Na vielleicht waren sie einfach an einem schlechten Tag von mir überrumpelt worden oder sonst wie schlecht drauf. Was solls – locker bleiben! Also am Sonntag sehe ich von meinem Balkon aus, wie unser Nachbar einen riesigen Dobermann spazieren führt. Das ist doch die Chance, als er mich auf dem Balkon sieht, grüße ich ihn und frage ihn wegen des Alters seines Dobermanns. Aber da er mich erneut ignoriert weiß ich, dass ich mir weitere naive Versuche einer Konversation, ersparen kann. OK, dann eben nicht! Noch am selben Tag sehen wir, wie man von innen die Fenster, welche in unserer Richtung stehen, zuhängt. Auch kein Problem denke ich mir, ist ja Eure Dunkelheit …

Als dann abends wieder eine Party steigt, bemerke ich dass meine Toleranzschwelle bereits sinkt. Denn als um 1 Uhr, nachdem abends der ganze Grillrauch in unser Schlafzimmer zog, noch immer gefeiert wurde, obwohl Montags ein Arbeitstag und somit Schultag ist, ich mich hören sage: „wenigstens unter der Woche wäre es schön, wenn unsere Kinder schlafen könnten.“ Dennoch versuche ich mich in nachbarschaftlicher Toleranz, da ich eigentlich froh bin, nicht mehr unter europäischen Kleingeistern wohnen zu müssen, zumindest zeitweise. Natürlich gibt es hier auch Kleingeister, sogar Deutsche mit Hang zu Reklamationen und Undankbarkeit, die doch allen Ernstes sich für die Experten in Sachen Beurteilung anderer halten und glauben denen den Stempel „typisch deutsch“ aufdrücken zu müssen. Aber zwingen kann man mich ja nicht, mit diesen verkappten Alkoholikern zusammen zu sitzen! Doch das wäre eine andere Geschichte. Da bin ich doch froh in Valdez einen philippinischen Nachbarn zu haben, zumindest derzeit noch …

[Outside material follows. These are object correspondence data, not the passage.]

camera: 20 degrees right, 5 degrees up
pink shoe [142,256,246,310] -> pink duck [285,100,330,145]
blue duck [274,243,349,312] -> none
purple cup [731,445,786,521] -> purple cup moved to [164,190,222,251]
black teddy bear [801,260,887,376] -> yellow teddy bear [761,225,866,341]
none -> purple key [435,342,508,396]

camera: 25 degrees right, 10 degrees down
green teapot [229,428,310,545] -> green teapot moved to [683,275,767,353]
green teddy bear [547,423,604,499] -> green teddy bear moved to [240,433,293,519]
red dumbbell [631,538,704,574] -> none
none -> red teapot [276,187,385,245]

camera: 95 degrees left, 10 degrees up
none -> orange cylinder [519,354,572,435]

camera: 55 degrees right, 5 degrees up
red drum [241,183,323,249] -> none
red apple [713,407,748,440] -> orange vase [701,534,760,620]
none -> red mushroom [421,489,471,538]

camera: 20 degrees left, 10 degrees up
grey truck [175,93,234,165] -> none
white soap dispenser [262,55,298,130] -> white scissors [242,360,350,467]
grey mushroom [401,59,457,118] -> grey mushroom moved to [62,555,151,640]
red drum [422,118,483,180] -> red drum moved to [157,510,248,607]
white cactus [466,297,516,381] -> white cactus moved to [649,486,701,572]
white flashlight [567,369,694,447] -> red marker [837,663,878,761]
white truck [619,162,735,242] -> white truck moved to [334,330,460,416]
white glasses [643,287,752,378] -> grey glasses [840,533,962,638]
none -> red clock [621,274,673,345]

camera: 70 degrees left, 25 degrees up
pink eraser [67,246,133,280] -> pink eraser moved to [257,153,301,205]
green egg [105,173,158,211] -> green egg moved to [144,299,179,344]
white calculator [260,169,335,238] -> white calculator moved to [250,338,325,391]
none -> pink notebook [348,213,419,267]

Im Laufe des nächsten Tages kommt Valdez Sohn mit einem kleinen Affen zurück. Dieser hat so was wie eine Leine, die man ihm um die Taille schnürte! Seine Kinder wollen sofort mit dem Tier spielen, solch einem „kuscheligen Äffchen“ das auch noch an der Leine ist … ach wie süß! Allerdings machten die die Rechnung ohne den Affen, denn als die Erwachsenen weg schauen, zieht der Affe ein Kind an den Haaren. Es schreit erbärmlich und so folgt des Affen Strafe sofort: zurück in den Käfig, wo er sich praktisch nicht bewegen kann. Man gestikuliert und schimpft mit dem Äffchen. Dass das arme Tier mit einer Leine gefangen gehalten wird und in einem Käfig weg gesperrt ist, empfindet von denen keiner als Fehler und als Tierquälerei schon gar nicht!